(Stored entries)

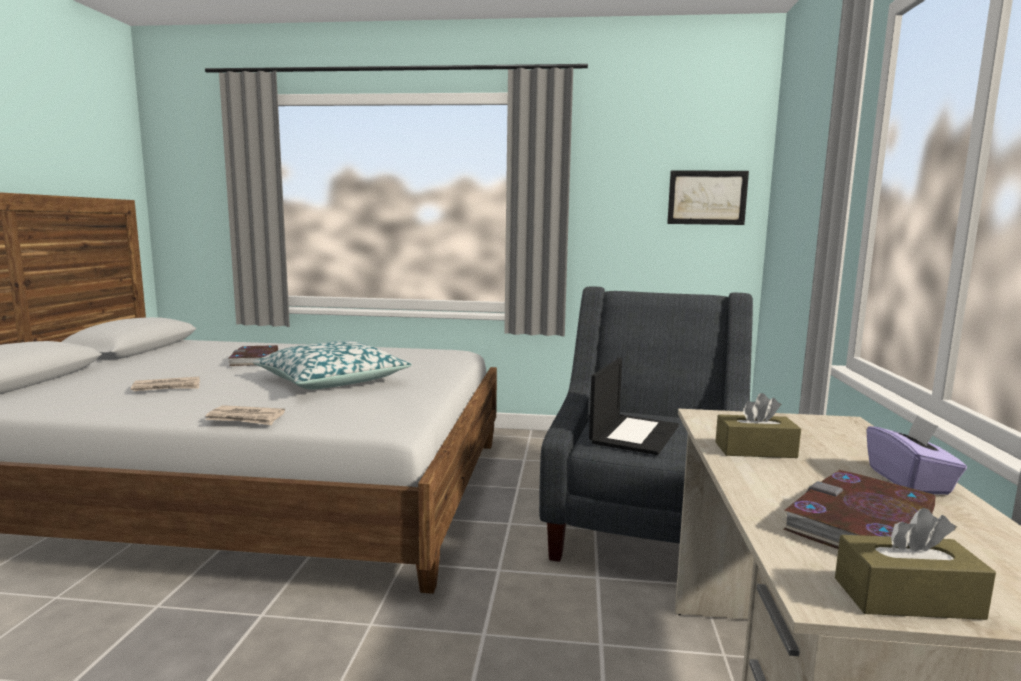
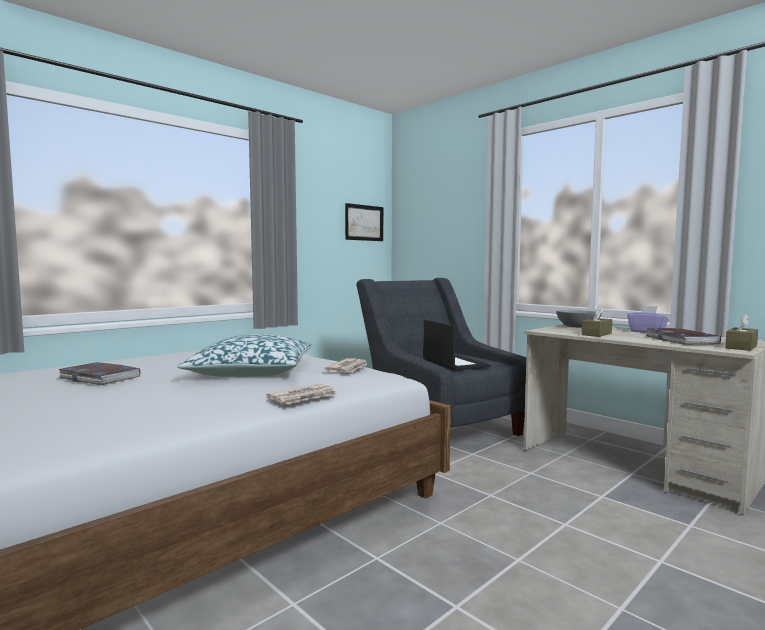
camera: 50 degrees left, 5 degrees down
newspaper [131,377,200,391] -> newspaper moved to [324,358,368,372]
none -> grey bowl [556,310,602,328]

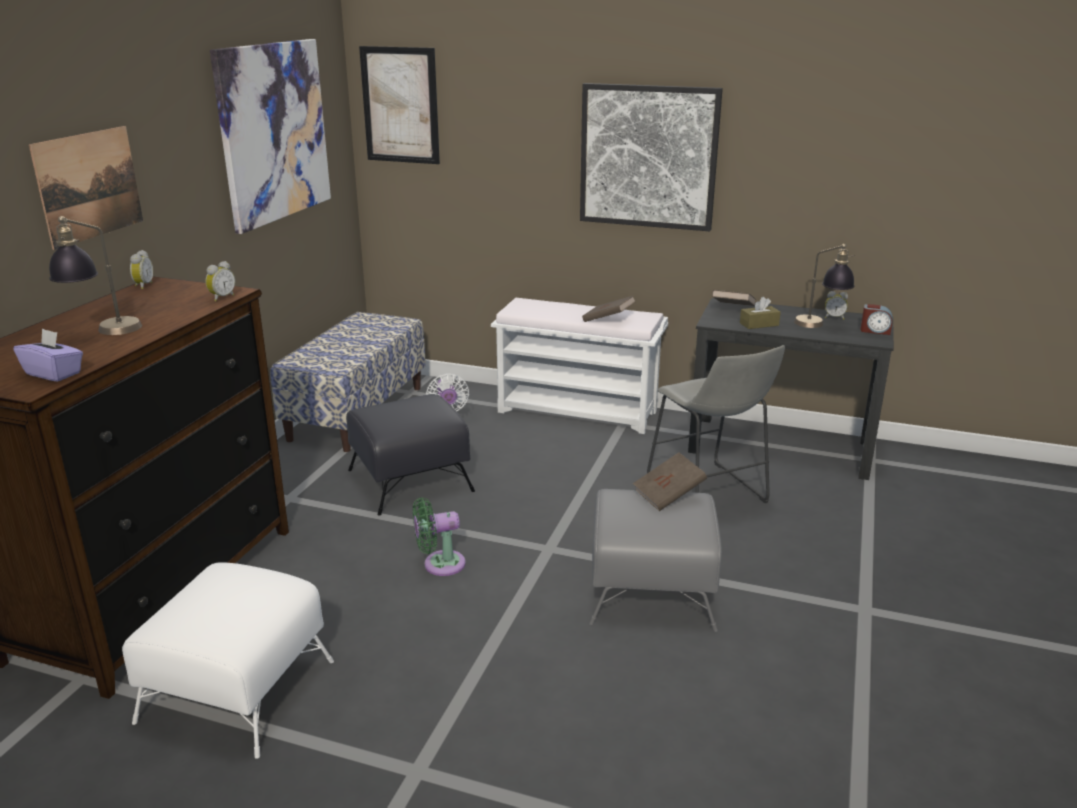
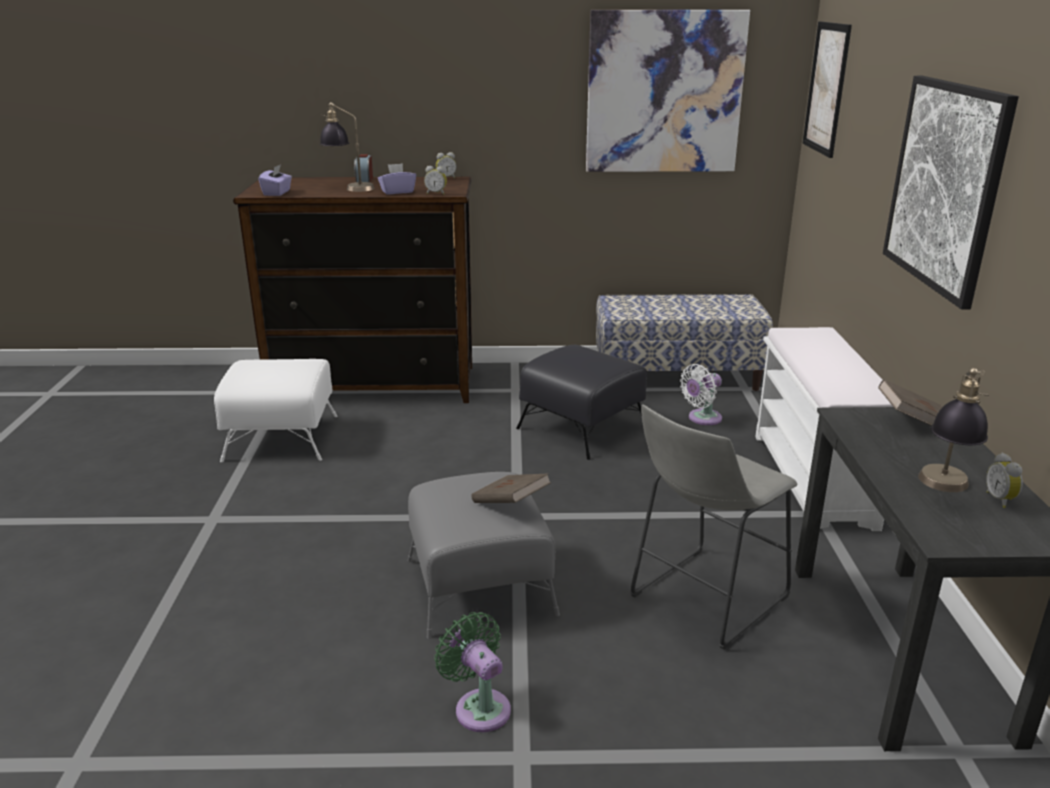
camera: 70 degrees right, 0 degrees up
picture [29,126,143,250] -> none
green fan [413,497,466,576] -> green fan moved to [434,612,511,732]
brown book [582,295,636,322] -> none
brown tissue box [740,297,781,329] -> none
alarm clock [860,304,892,335] -> alarm clock moved to [354,154,373,182]
none -> purple tissue box [378,163,416,194]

Problem description: Return the lines of the data above in full and exactly, with no pictures.

Answer to the problem:
camera: 50 degrees left, 5 degrees down
newspaper [131,377,200,391] -> newspaper moved to [324,358,368,372]
none -> grey bowl [556,310,602,328]

camera: 70 degrees right, 0 degrees up
picture [29,126,143,250] -> none
green fan [413,497,466,576] -> green fan moved to [434,612,511,732]
brown book [582,295,636,322] -> none
brown tissue box [740,297,781,329] -> none
alarm clock [860,304,892,335] -> alarm clock moved to [354,154,373,182]
none -> purple tissue box [378,163,416,194]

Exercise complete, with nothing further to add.